Images do not belong in the copy; retype the rest of the entries below exactly.
──────── Data under study ────────
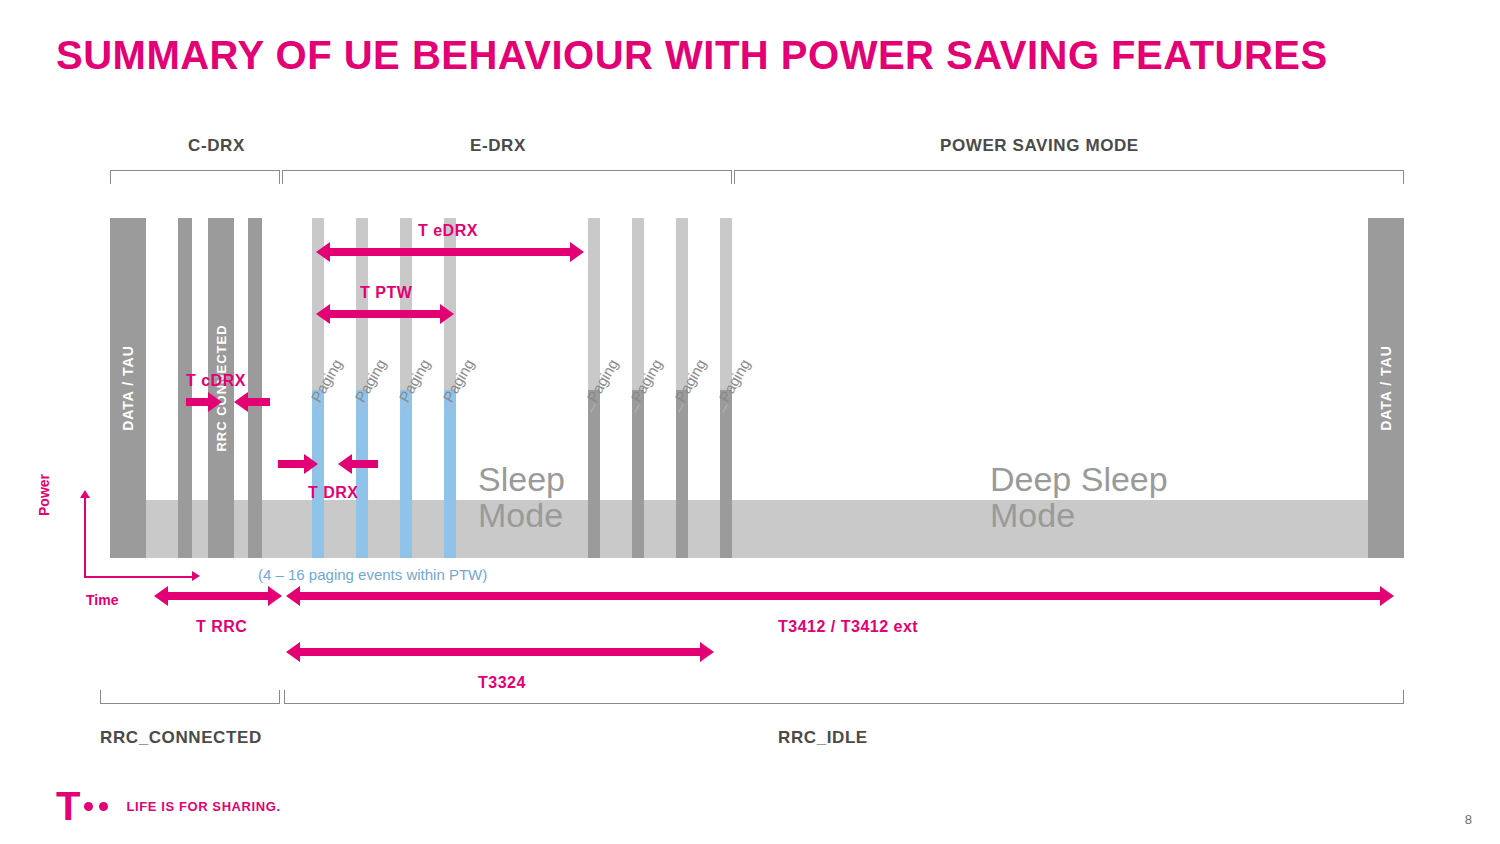Summary of UE behaviour with power saving features
C-DRX
E-DRX
Power Saving Mode
DATA / TAU
DATA / TAU
RRC CONNECTED
Paging
Paging
Paging
Paging
Paging
Paging
Paging
Paging
Sleep
Mode
Deep Sleep
Mode
Power
Time
T eDRX
T PTW
T cDRX
T DRX
T RRC
T3412 / T3412 ext
T3324
(4 – 16 paging events within PTW)
RRC_CONNECTED
RRC_IDLE
T
LIFE IS FOR SHARING.
8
────────
# [Reply]
Summary of UE behaviour with power saving features
C-DRX
E-DRX
Power Saving Mode
DATA / TAU
DATA / TAU
RRC CONNECTED
Paging
Paging
Paging
Paging
Paging
Paging
Paging
Paging
Sleep
Mode
Deep Sleep
Mode
Power
Time
T eDRX
T PTW
T cDRX
T DRX
T RRC
T3412 / T3412 ext
T3324
(4 – 16 paging events within PTW)
RRC_CONNECTED
RRC_IDLE
T
LIFE IS FOR SHARING.
8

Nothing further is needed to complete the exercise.